WHAT IS ASKED:
Pull every line out of the material below and write each one again without changing a single character.

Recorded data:
'''

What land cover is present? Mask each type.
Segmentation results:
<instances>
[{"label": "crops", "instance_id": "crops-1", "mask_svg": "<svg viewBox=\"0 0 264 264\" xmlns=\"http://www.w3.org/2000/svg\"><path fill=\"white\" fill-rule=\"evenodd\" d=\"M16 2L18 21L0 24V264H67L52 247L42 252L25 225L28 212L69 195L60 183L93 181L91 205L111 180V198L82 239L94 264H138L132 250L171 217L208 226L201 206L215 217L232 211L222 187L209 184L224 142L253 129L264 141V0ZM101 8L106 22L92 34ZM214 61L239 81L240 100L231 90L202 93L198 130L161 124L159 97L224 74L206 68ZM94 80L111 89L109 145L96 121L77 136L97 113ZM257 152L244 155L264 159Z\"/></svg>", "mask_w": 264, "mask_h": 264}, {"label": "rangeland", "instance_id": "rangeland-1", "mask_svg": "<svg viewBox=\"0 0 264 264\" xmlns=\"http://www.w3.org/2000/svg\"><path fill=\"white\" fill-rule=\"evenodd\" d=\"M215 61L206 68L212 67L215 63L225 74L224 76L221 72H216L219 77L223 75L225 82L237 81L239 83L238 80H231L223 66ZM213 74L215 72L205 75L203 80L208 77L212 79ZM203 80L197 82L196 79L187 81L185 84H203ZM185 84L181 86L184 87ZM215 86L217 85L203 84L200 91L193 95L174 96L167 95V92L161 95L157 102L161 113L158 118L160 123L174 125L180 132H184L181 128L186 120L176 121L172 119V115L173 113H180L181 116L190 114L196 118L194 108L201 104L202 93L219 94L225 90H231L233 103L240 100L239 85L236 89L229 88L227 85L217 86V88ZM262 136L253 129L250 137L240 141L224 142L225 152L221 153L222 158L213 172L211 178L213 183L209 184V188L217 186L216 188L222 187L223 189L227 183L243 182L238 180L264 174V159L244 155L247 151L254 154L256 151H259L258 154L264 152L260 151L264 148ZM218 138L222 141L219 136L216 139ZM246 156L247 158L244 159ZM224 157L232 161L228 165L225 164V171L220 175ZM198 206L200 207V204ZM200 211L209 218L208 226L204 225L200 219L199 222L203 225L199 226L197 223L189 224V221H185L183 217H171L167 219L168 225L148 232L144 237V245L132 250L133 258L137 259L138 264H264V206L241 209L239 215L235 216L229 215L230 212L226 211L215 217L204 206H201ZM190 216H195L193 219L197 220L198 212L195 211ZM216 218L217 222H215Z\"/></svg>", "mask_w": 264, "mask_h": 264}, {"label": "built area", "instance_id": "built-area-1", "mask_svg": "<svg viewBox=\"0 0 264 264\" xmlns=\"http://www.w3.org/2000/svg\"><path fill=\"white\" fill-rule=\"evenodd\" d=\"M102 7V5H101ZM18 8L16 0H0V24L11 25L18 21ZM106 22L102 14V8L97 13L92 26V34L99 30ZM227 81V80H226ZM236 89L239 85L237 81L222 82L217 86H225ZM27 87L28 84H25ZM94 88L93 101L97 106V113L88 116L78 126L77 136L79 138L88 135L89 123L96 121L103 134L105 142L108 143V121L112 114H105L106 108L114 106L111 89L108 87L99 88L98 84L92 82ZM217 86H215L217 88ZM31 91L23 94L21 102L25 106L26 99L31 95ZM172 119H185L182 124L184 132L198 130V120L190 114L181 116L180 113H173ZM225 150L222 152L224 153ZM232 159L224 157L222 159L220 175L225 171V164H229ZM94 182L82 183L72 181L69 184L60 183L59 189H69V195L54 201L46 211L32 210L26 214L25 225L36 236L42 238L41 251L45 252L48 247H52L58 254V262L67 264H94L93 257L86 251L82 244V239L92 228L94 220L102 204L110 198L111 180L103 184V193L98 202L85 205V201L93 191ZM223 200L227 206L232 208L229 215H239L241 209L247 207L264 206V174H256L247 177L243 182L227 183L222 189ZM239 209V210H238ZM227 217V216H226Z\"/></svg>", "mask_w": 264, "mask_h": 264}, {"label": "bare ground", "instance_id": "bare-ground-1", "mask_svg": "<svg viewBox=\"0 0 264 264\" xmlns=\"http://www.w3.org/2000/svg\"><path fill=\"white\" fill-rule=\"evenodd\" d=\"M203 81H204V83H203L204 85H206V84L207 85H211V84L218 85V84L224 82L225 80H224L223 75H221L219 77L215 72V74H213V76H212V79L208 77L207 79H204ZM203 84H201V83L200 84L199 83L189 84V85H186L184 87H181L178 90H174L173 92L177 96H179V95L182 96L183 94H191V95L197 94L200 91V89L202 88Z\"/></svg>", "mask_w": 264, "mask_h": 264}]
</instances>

'''

RIGHT ANSWER:
What land cover is present? Mask each type.
Segmentation results:
<instances>
[{"label": "crops", "instance_id": "crops-1", "mask_svg": "<svg viewBox=\"0 0 264 264\" xmlns=\"http://www.w3.org/2000/svg\"><path fill=\"white\" fill-rule=\"evenodd\" d=\"M16 2L18 21L0 24V264H67L52 247L42 252L25 225L28 212L69 195L60 183L93 181L91 205L111 180V198L82 239L94 264H138L132 250L171 217L208 226L201 206L215 217L232 211L222 187L209 184L224 142L253 129L264 141V0ZM101 8L106 22L92 34ZM214 61L239 81L240 100L231 90L202 93L198 130L161 124L159 97L224 74L206 68ZM94 80L111 89L109 145L96 121L77 136L97 113ZM257 152L244 155L264 159Z\"/></svg>", "mask_w": 264, "mask_h": 264}, {"label": "rangeland", "instance_id": "rangeland-1", "mask_svg": "<svg viewBox=\"0 0 264 264\" xmlns=\"http://www.w3.org/2000/svg\"><path fill=\"white\" fill-rule=\"evenodd\" d=\"M215 61L206 68L212 67L215 63L225 74L224 76L221 72H216L219 77L223 75L225 82L237 81L239 83L238 80H231L223 66ZM213 74L215 72L205 75L203 80L208 77L212 79ZM203 80L197 82L196 79L187 81L185 84H203ZM185 84L181 86L184 87ZM215 86L217 85L203 84L200 91L193 95L174 96L167 95V92L161 95L157 102L161 113L158 118L160 123L174 125L180 132H184L181 128L186 120L176 121L172 119V115L173 113H180L181 116L190 114L196 118L194 108L201 104L202 93L219 94L225 90H231L233 103L240 100L239 85L236 89L229 88L227 85L217 86V88ZM262 136L253 129L250 137L240 141L224 142L225 152L221 153L222 158L213 172L211 178L213 183L209 184V188L217 186L216 188L222 187L223 189L227 183L243 182L238 180L264 174V159L244 155L247 151L254 154L256 151H259L258 154L264 152L260 151L264 148ZM218 138L222 141L219 136L216 139ZM246 156L247 158L244 159ZM224 157L232 161L228 165L225 164V171L220 175ZM198 206L200 207V204ZM200 211L209 218L208 226L204 225L200 219L199 222L203 225L199 226L197 223L189 224V221H185L183 217H171L167 219L168 225L148 232L144 237V245L132 250L133 258L137 259L138 264H264V206L241 209L239 215L235 216L229 215L230 212L226 211L215 217L204 206H201ZM190 216H195L193 219L197 220L198 212L195 211ZM216 218L217 222H215Z\"/></svg>", "mask_w": 264, "mask_h": 264}, {"label": "built area", "instance_id": "built-area-1", "mask_svg": "<svg viewBox=\"0 0 264 264\" xmlns=\"http://www.w3.org/2000/svg\"><path fill=\"white\" fill-rule=\"evenodd\" d=\"M102 7V5H101ZM18 8L16 0H0V24L11 25L18 21ZM106 22L102 14V8L97 13L92 26V34L99 30ZM227 81V80H226ZM236 89L239 85L237 81L222 82L217 86H225ZM27 87L28 84H25ZM94 88L93 101L97 106V113L88 116L78 126L77 136L79 138L88 135L89 123L96 121L103 134L105 142L108 143V121L112 114H105L106 108L114 106L111 89L108 87L99 88L98 84L92 82ZM217 86H215L217 88ZM31 91L23 94L21 102L25 106L26 99L31 95ZM172 119H185L182 124L184 132L198 130V120L190 114L181 116L180 113H173ZM225 150L222 152L224 153ZM232 159L224 157L222 159L220 175L225 171V164H229ZM94 182L82 183L72 181L69 184L60 183L59 189H69V195L54 201L46 211L32 210L26 214L25 225L36 236L42 238L41 251L45 252L48 247H52L58 254V262L67 264H94L93 257L86 251L82 244V239L92 228L94 220L102 204L110 198L111 180L103 184V193L98 202L85 205V201L93 191ZM223 200L227 206L232 208L229 215H239L241 209L247 207L264 206V174H256L247 177L243 182L227 183L222 189ZM239 209V210H238ZM227 217V216H226Z\"/></svg>", "mask_w": 264, "mask_h": 264}, {"label": "bare ground", "instance_id": "bare-ground-1", "mask_svg": "<svg viewBox=\"0 0 264 264\" xmlns=\"http://www.w3.org/2000/svg\"><path fill=\"white\" fill-rule=\"evenodd\" d=\"M203 81H204V83H203L204 85H206V84L207 85H211V84L218 85V84L224 82L225 80H224L223 75H221L219 77L215 72V74H213V76H212V79L208 77L207 79H204ZM203 84H201V83L200 84L199 83L189 84V85H186L184 87H181L178 90H174L173 92L177 96H179V95L182 96L183 94H191V95L197 94L200 91V89L202 88Z\"/></svg>", "mask_w": 264, "mask_h": 264}]
</instances>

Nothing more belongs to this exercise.